Molly fought off a sudden impulse to run to her truck and drive away. Everything about this house and this woman made her want to bolt. But Dorothy Huff, however unappealing, was surely going through hell. Molly had recently read an article by the father of a serial killer. He had written that when you’re a parent, you think the worst thing in the world is to get a call in the middle of the night saying that your child has been murdered by a madman. He had learned, to his everlasting anguish, that there was something even worse. Samuel Mordecai’s grandmother, the woman who had reared him, must be experiencing some of that now.
Molly looked around for a place to sit. The only option was a hard-looking brown vinyl sofa pushed against the wall. She sat on the end and said with total sincerity, “This sure must be a difficult time for you.”
For the first time, Mrs. Huff looked directly at Molly. Her thin, horsey face was scored with cruel ruts that all slanted downward. “Well, honey, you just don’t know what difficult is. You raise up a boy best you can, teach him to be a good Christian God-fearing boy, and then something like this happens and people say behind your back, well, it must be that Dorothy Huff didn’t raise him up right for him to go and do a thing like that.” Her mouth tightened up so hard that her lips whitened. “Even though the boy is no blood kin of yours, and you never asked to get saddled with him.”
“Mrs. Huff,” Molly said, “I think most parents who have children over the age of ten understand that anything can happen when you are raising a child. There are so many influences that are outside your control.”

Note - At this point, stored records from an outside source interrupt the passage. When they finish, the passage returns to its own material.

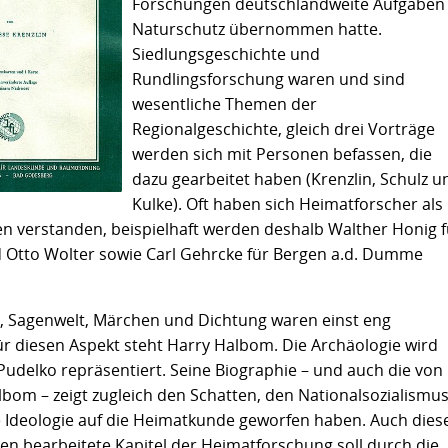
Forschungen deutschlandweite Aufgaben
Naturschutz übernommen hatte.
Siedlungsgeschichte und
Rundlingsforschung waren und sind
wesentliche Themen der
Regionalgeschichte, gleich drei Vorträge
werden sich mit Personen befassen, die
dazu gearbeitet haben (Krenzlin, Schulz u
Kulke). Oft haben sich Heimatforscher als
en verstanden, beispielhaft werden deshalb Walther Honig f
d Otto Wolter sowie Carl Gehrcke für Bergen a.d. Dumme
 Sagenwelt, Märchen und Dichtung waren einst eng
r diesen Aspekt steht Harry Halbom. Die Archäologie wird
Pudelko repräsentiert. Seine Biographie – und auch die von
bom – zeigt zugleich den Schatten, den Nationalsozialismu
e Ideologie auf die Heimatkunde geworfen haben. Auch dies
zen bearbeitete Kapitel der Heimatforschung soll durch die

The old woman’s mouth relaxed a fraction. “Well, ain’t that the truth?”
“It was so kind of you to call Thelma Bassett, Mrs. Huff. It meant a lot to her. She’s a fine woman and she needs some help right now. She thinks she might get a chance to talk to … Donnie Ray. You still call him Donnie Ray?”
Mrs. Huff nodded. “When I call him anything.”
“She wants to know what she might say to him that would persuade
him to release the children. She thinks that maybe his being adopted might figure some way in this situation.”
Dorothy Huff looked hard at Molly. “Before this goes any farther, we need to get something real clear. You know I don’t talk to no newspaper or TV people or none of that kind.”
“Yes, you told me on the phone. And I appreciate your—”
“Hold on, missy.” She raised a bony, yellowed palm to Molly. “Just hold on with all your appreciates and such. Let’s get one thing clear. You promised not to talk of this to anyone but Mrs. Bassett. I mean to no one. You clear on that?”
Molly felt bruised by the woman’s bullying manner. “Yes, if that’s what you want.”